WPC: Common ways to lay it down

July 31, 2017

FCNews Ultimate Guide to WPC: July 17/24, 2017

 

Screen Shot 2017-07-31 at 9.52.49 AMWhile WPC-type products may be relatively new to the flooring industry, many boards can be installed using existing installation methods. Of course, installers are advised to follow the manufacturer’s recommendations for their specific product lines.

Following are some tips and installation guidelines specific to COREtec plank and tile flooring. (In 2014, COREtec Plus transitioned from a drop & lock glueless profile to an angle/tap glueless profile.) The following installation instructions refer to the angle/tap profile.

Step 1. Shuffle the deck. COREtec flooring replicates the look of a natural product which has natural variations in color, texture and sheen/gloss. For best visual effect, shuffle planks or tiles from several cartons and do not install similar planks or tiles next to one another. Be sure to inspect all flooring materials prior to installation.
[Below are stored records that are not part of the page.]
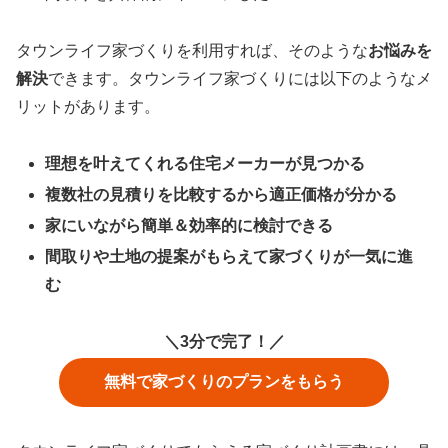
タウンライフ家づくりを利用すれば、そのような
お悩みを
解決
できます。タウンライフ家づくりには以下のようなメ
リットがあります。
理想を叶えてくれる住宅メーカーが見つかる
複数社の見積りを比較するから適正価格が分かる
家にいながら簡単＆効率的に検討できる
間取りや土地の提案がもらえて家づくりが一気に進
む
＼3分で完了！／
無料で家づくりのプランをもらう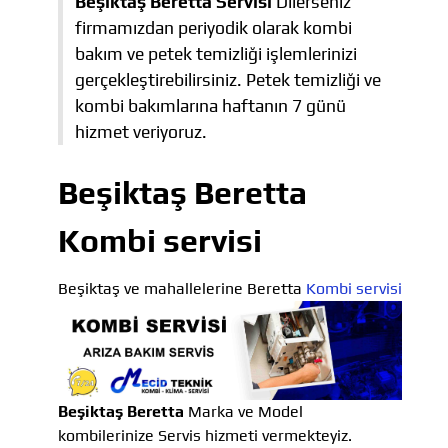
Beşiktaş Beretta Servisi
Dilerseniz
firmamızdan periyodik olarak kombi
bakım ve petek temizliği işlemlerinizi
gerçekleştirebilirsiniz. Petek temizliği ve
kombi bakımlarına haftanın 7 günü
hizmet veriyoruz.
Beşiktaş Beretta
Kombi servisi
Beşiktaş ve mahallelerine Beretta
Kombi servisi
Beşiktaş Beretta
Marka ve Model
kombilerinize Servis hizmeti vermekteyiz.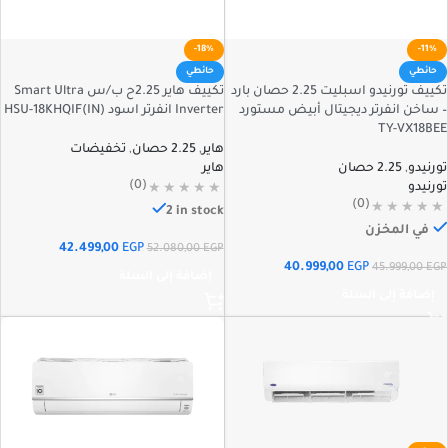
-18%
-11%
حائطي
حائطي
تكييف تورنيدو اسبليت 2.25 حصان بارد
تكييف هاير 2.25ح ب/س Smart Ultra
– ساخن انفرتر ديجيتال أبيض مستورد
Inverter انفرتر اسود HSU-18KHQIF(IN)
TY-VX18BEE
هاير
,
2.25 حصان
,
تخفيضات
تورنيدو
,
2.25 حصان
هاير
(0)
تورنيدو
(0)
2 in stock
في المخزن
42.499,00
EGP
52.080,00
EGP
40.999,00
EGP
45.999,00
EGP
إضافة إلى السلة
إضافة إلى السلة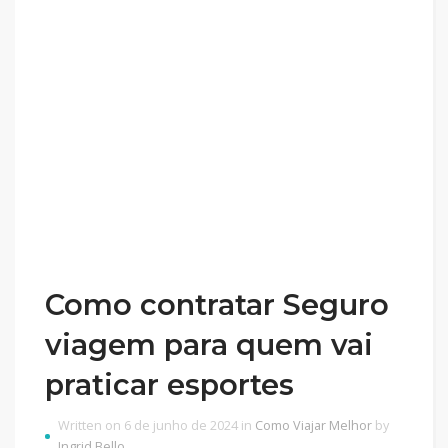
Como contratar Seguro
viagem para quem vai
praticar esportes
Written on 6 de junho de 2024 in
Como Viajar Melhor
by
Ingrid Bello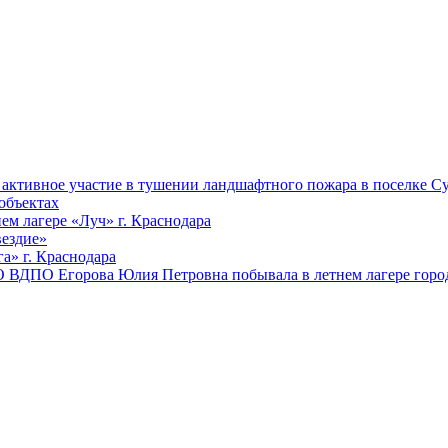
ктивное участие в тушении ландшафтного пожара в поселке Су
объектах
ем лагере «Луч» г. Краснодара
вездие»
а» г. Краснодара
 ВДПО Егорова Юлия Петровна побывала в летнем лагере город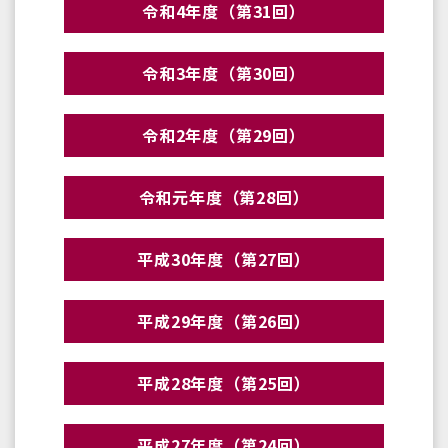
令和4年度（第31回）
令和3年度（第30回）
令和2年度（第29回）
令和元年度（第28回）
平成30年度（第27回）
平成29年度（第26回）
平成28年度（第25回）
平成27年度（第24回）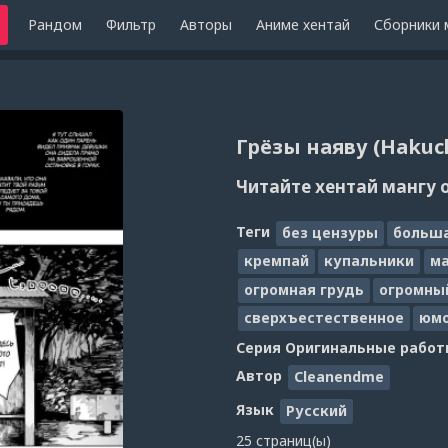
Рандом
Фильтр
Авторы
Аниме хентай
Сборники 
Грёзы наяву (Haku
Читайте хентай мангу 
Теги
без цензуры
больша
кремпай
купальники
м
огромная грудь
огромны
сверхъестественное
юм
Серия
Оригинальные работ
Автор
Cleanendme
Язык
Русский
25 страниц(ы)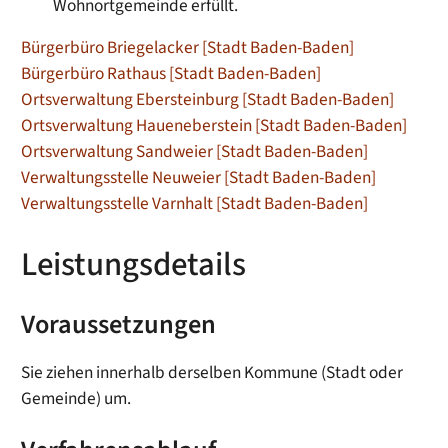
Wohnortgemeinde erfüllt.
Bürgerbüro Briegelacker [Stadt Baden-Baden]
Bürgerbüro Rathaus [Stadt Baden-Baden]
Ortsverwaltung Ebersteinburg [Stadt Baden-Baden]
Ortsverwaltung Haueneberstein [Stadt Baden-Baden]
Ortsverwaltung Sandweier [Stadt Baden-Baden]
Verwaltungsstelle Neuweier [Stadt Baden-Baden]
Verwaltungsstelle Varnhalt [Stadt Baden-Baden]
Leistungsdetails
Voraussetzungen
Sie ziehen innerhalb derselben Kommune (Stadt oder
Gemeinde) um.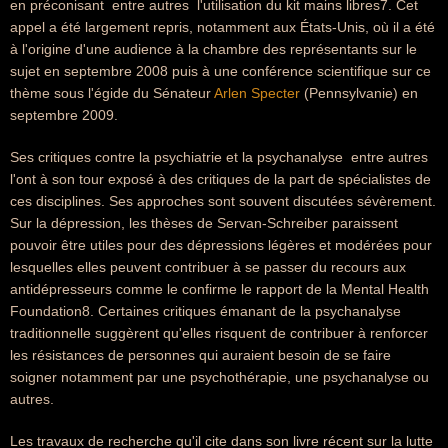
en préconisant  entre autres  l'utilisation du kit mains libres7. Cet
appel a été largement repris, notamment aux États-Unis, où il a été
à l'origine d'une audience à la chambre des représentants sur le
sujet en septembre 2008 puis à une conférence scientifique sur ce
thème sous l'égide du Sénateur
Arlen Specter
(Pennsylvanie) en
septembre 2009.
Ses critiques contre la psychiatrie et la psychanalyse  entre autres 
l'ont à son tour exposé à des critiques de la part de spécialistes de
ces disciplines. Ses approches sont souvent discutées sévèrement.
Sur la dépression, les thèses de Servan-Schreiber paraissent
pouvoir être utiles pour des dépressions légères et modérées pour
lesquelles elles peuvent contribuer à se passer du recours aux
antidépresseurs comme le confirme le rapport de la Mental Health
Foundation8. Certaines critiques émanant de la psychanalyse
traditionnelle suggèrent qu'elles risquent de contribuer à renforcer
les résistances de personnes qui auraient besoin de se faire
soigner notamment par une psychothérapie, une psychanalyse ou
autres.
Les travaux de recherche qu'il cite dans son livre récent sur la lutte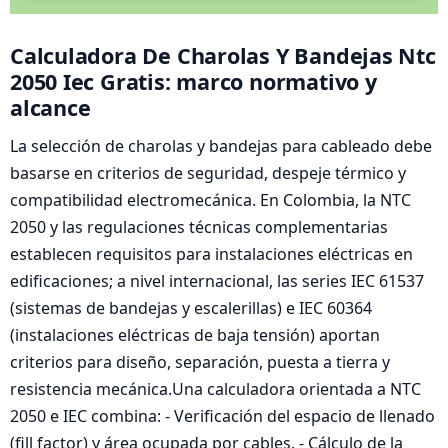
Calculadora De Charolas Y Bandejas Ntc
2050 Iec Gratis: marco normativo y
alcance
La selección de charolas y bandejas para cableado debe
basarse en criterios de seguridad, despeje térmico y
compatibilidad electromecánica. En Colombia, la NTC
2050 y las regulaciones técnicas complementarias
establecen requisitos para instalaciones eléctricas en
edificaciones; a nivel internacional, las series IEC 61537
(sistemas de bandejas y escalerillas) e IEC 60364
(instalaciones eléctricas de baja tensión) aportan
criterios para diseño, separación, puesta a tierra y
resistencia mecánica.Una calculadora orientada a NTC
2050 e IEC combina: - Verificación del espacio de llenado
(fill factor) y área ocupada por cables. - Cálculo de la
Step 2. Prep the subfloor. Subfloor should be dry and level to a 3⁄16-inch per 10 feet radius for best installation results. Note: USFloors’ COREtec Plus floors may be installed with a direct glue-down method on approved wooden (or) concrete substrates that are on or above grade only. Use only USFloors Cork Underlayment Adhesive (or) comparable premium multi-purpose adhesives. Please consult with adhesive manufacturer to determine if suitable for use with this material.

While COREtec Plus is waterproof, it’s not a moisture barrier. It’s still a good idea to make sure concrete is cured and tested for moisture and that a moisture barrier is installed in the crawl space and even under a COREtec Plus floor over a concrete subfloor. Moisture won’t damage COREtec Plus, but it can get in the walls and structure of the home.

Because houses and buildings, as well as adjacent hardwood or laminate floors, expand and contract, USFloors recommends to leave a ¼-inch expansion gap between the perimeter walls and any adjacent hardwood floor. Note: Do not install COREtec Plus floors as a floating floor where it will be exposed to temperatures greater than 140°F. In areas where the floor may be exposed to direct, intense sunlight resulting in excessive heat to the floor, use the glue-down method.

Prior to installation of any flooring, the installer must ensure the jobsite and subfloor meet the requirements of these instructions. USFloors is not responsible for flooring failure resulting from unsatisfactory jobsite and/or subfloor conditions.

Flooring should be one of the last items installed in any new construction or remodel project.

Crawl spaces must be a minimum of 18 inches (46 cm) from the ground to the underside of the joists. A ground cover of 6–20 mil black polyethylene film is essential as a vapor barrier. Joints must be lapped 6 inches (15 cm) and sealed with moisture resistant tape. The crawl space should have perimeter venting equal to a minimum of 1.5% of the crawl space square footage. These vents should be properly located to foster cross ventilation.

Room temperature and humidity of installation areas should be consistent with normal, year-round living conditions for at least one week before installation of flooring. Maintaining an optimum room temperature of 70° F and a humidity range of 30-50% is recommended.

In summary, all subfloors must be dry, structurally sound, thoroughly clean and level. Wood subfloors must be dry and well secured. Nail or screw every 6 inches along joists to avoid squeaking. If not level, sand down high spots and fill low spots with a Portland-based leveling patch. Concrete subfloors must be fully cured, at least 60 days old, and 6-mil polyfilm is recommended between concrete and ground.

Ceramic tile, resilient tile and sheet vinyl must be well bonded to subfloor, in good condition, clean and level. Do not sand existing vinyl floors, as they may contain asbestos.

Step 3. Start the installation. Work from several open boxes of flooring and “dry lay” the floor before permanently laying the floor. This will allow you to select varying textures, colors and sheens, and to arrange them in a harmonious pattern. Remember, it is the installer’s responsibility to determine the expectations of what the finished floor will look like with the end user first and then to cull out pieces that do not meet those expectations.

Begin installation next to an outside wall. This is usually the straightest and best reference for establishing a straight working line. Establish this line by measuring an equal distance from the wall at both ends and snapping a chalk line. The distance you measure from the wall should be the width of a plank or tile. You may need to scribe cut the first row of planks or tiles to match the wall in order to make a straight working line if the wall is not square or “true.”

You may want to position a few rows before starting installation to confirm your layout decision and working line. Helpful hint: When laying flooring, stagger end joints from row to row by at least 8 inches (20 cm) for planks, and equal to 12 inches (51 cm or a half piece) for tiles. For plank installations, you can use the cut-off end to begin the next row when cutting the last plank in a row to fit. If the cut-off end is less than 8 inches, discard it and instead cut a new plank at a random length (at least 8 inches in length) and use it to start the next row. For tile installations, always begin a row with either a full tile or a half tile so that the joints are consistently staggered in a “brick work” type pattern. Always begin each row from the same side of the room.